* Problem *
Copy the listing below exactly as it appears, keeping every line, and leave out the pictures.

* Exercise input *

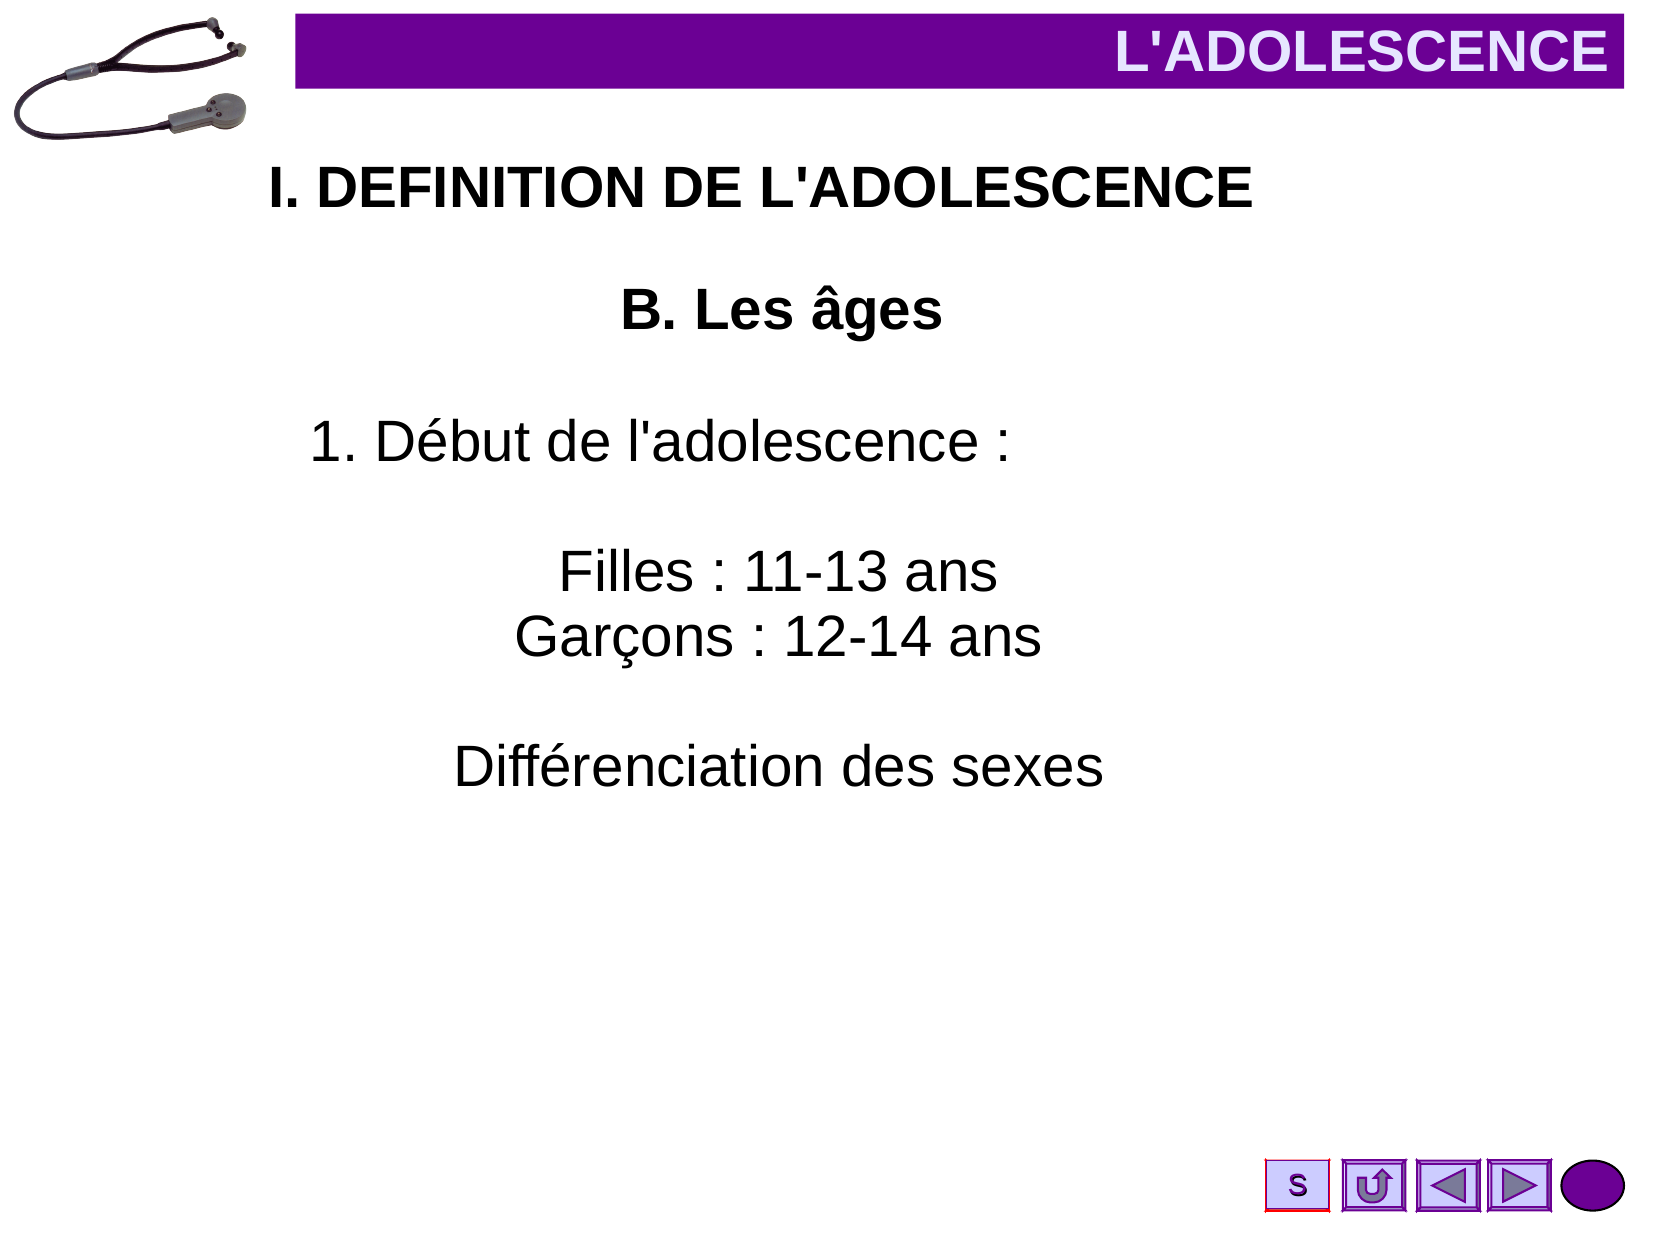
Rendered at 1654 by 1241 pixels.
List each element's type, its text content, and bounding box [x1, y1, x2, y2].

text_box 1. Début de l'adolescence : Filles : 11-13 ans Garçons : 12-14 ans Différenciation des sexes [295, 401, 1264, 866]
text_box I. DEFINITION DE L'ADOLESCENCE [236, 147, 1270, 230]
picture [8, 8, 260, 153]
text_box B. Les âges [620, 264, 1090, 355]
text_box [1561, 1160, 1625, 1211]
text_box L'ADOLESCENCE [295, 13, 1625, 89]
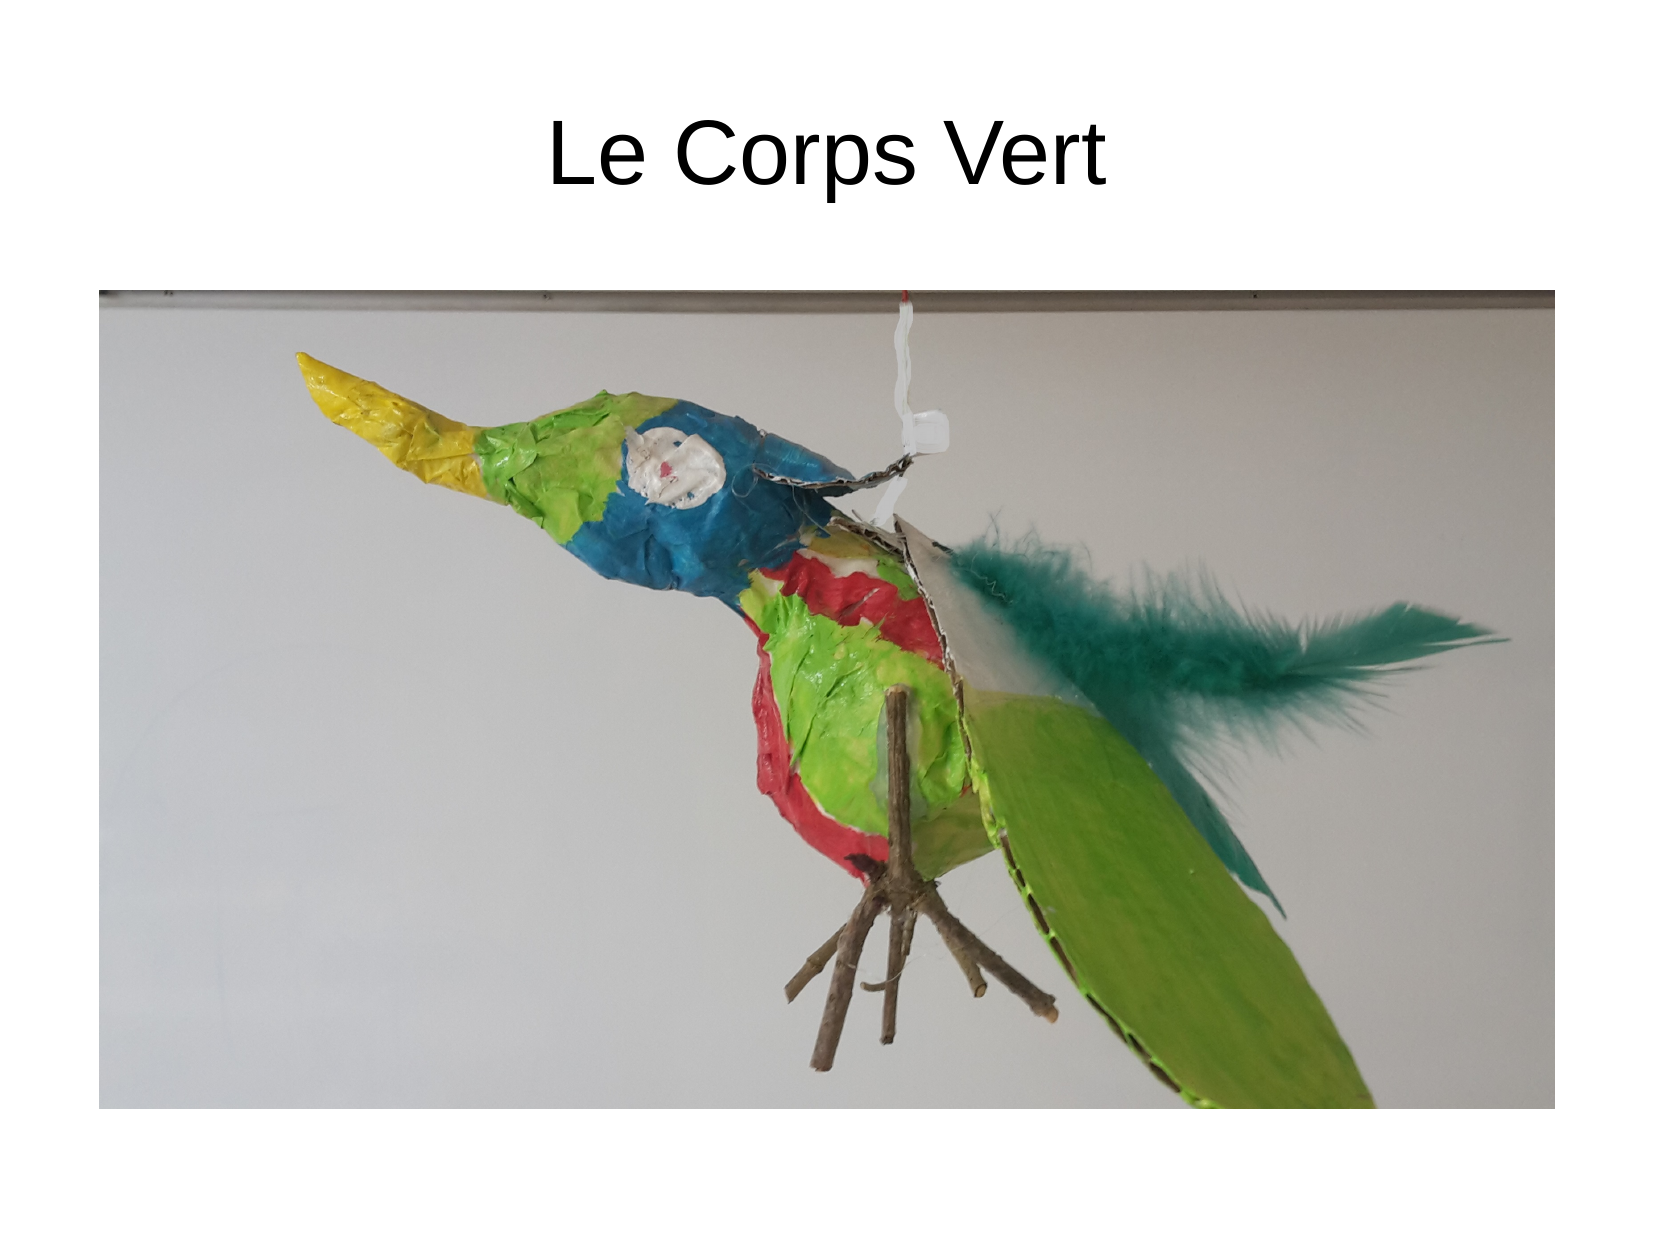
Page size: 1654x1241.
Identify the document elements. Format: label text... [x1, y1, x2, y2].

picture [99, 290, 1555, 1109]
title Le Corps Vert [82, 49, 1571, 257]
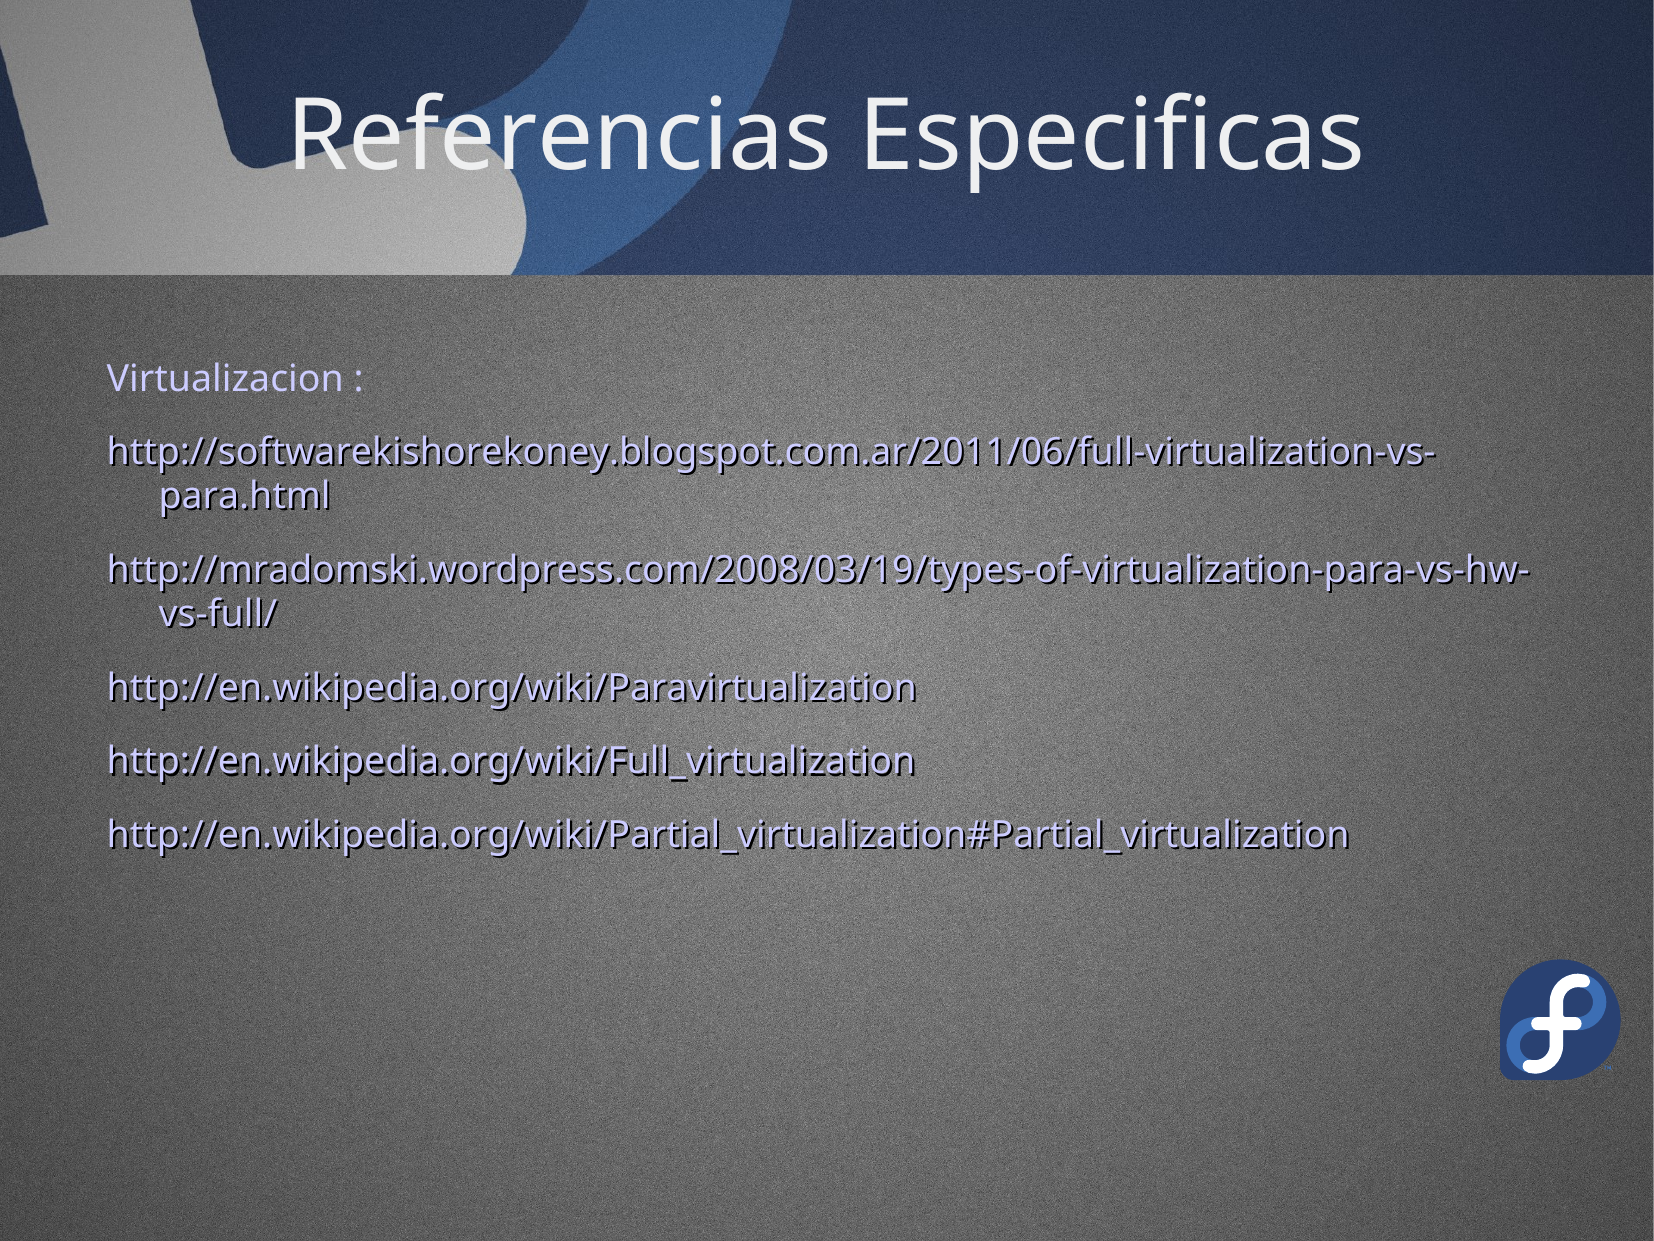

* Answer for the task *
Rendered at 1654 by 1241 pixels.
List each element's type, its text content, and bounding box [x1, y1, x2, y2].

text_box 1. Début de l'adolescence : Filles : 11-13 ans Garçons : 12-14 ans Différenciation des sexes [295, 401, 1264, 866]
text_box I. DEFINITION DE L'ADOLESCENCE [236, 147, 1270, 230]
picture [8, 8, 260, 153]
text_box B. Les âges [620, 264, 1090, 355]
text_box [1561, 1160, 1625, 1211]
text_box L'ADOLESCENCE [295, 13, 1625, 89]
Page size: 1654x1241.
Identify the document elements. Format: label text... [x1, y1, x2, y2].

picture [99, 290, 1555, 1109]
title Le Corps Vert [82, 49, 1571, 257]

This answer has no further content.